La democracia republicana ha perdido honorabilidad porque ha perdido eficacia operativa. Quienes debían resguardarla la han envilecido. Y ello no sólo ha sido obra del oficialismo. También hay que contar a muchos de sus adversarios entre los que han hecho aportes decisivos a la ruina de ese ideal. Así como la ambición no reconoce divisas partidarias, tampoco las reconocen la perversión y la ineptitud.

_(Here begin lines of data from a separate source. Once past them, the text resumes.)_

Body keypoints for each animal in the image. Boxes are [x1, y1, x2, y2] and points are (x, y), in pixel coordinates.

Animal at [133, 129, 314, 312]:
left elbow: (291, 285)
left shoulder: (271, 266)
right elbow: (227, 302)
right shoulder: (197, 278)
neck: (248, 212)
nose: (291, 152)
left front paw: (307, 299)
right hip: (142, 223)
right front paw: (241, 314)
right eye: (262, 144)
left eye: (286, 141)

Este fracaso en el logro de una transición eficiente desde el Estado represor y autoritario a una democracia representativa está en la raíz de la inconsistencia republicana de la sociedad argentina.
Entre la palabra que ordena acallar toda disidencia y la que desafía la intolerancia y la censura, se abre una grieta histórica que solo una educación cívica renovada puede contribuir a cerrar. Y en ello, lamentablemente, los partidos opositores tienen, por el momento, mucho que aprender y poco que enseñar.
La Argentina debe modernizar sus problemas. Le falta para lograrlo una dirigencia política capaz de diagnosticar con precisión las causas de nuestros desaciertos históricos sin caer en enfrentamientos recíprocos que debiliten su significación y el alcance de ese diagnóstico. Todavía hoy el país se debate entre dos riesgos predominantes. Por un lado, el que consiste en la fascinación por el error y su repetición. Por otro, en una falta de consensos básicos capaces de generar coincidencias francas en torno al reconocimiento de lo que es indispensable hacer. No hay otro modo de reunir los retazos en que hoy consiste la oposición.
El porvenir no es una ofrenda mecánica ni gratuita que brinda el paso del tiempo. Es el fruto venturoso, arduo, de la capacidad que evidencian los pueblos de reorientar su marcha tras haber perdido el rumbo y entender por qué fue eso lo que les sucedió.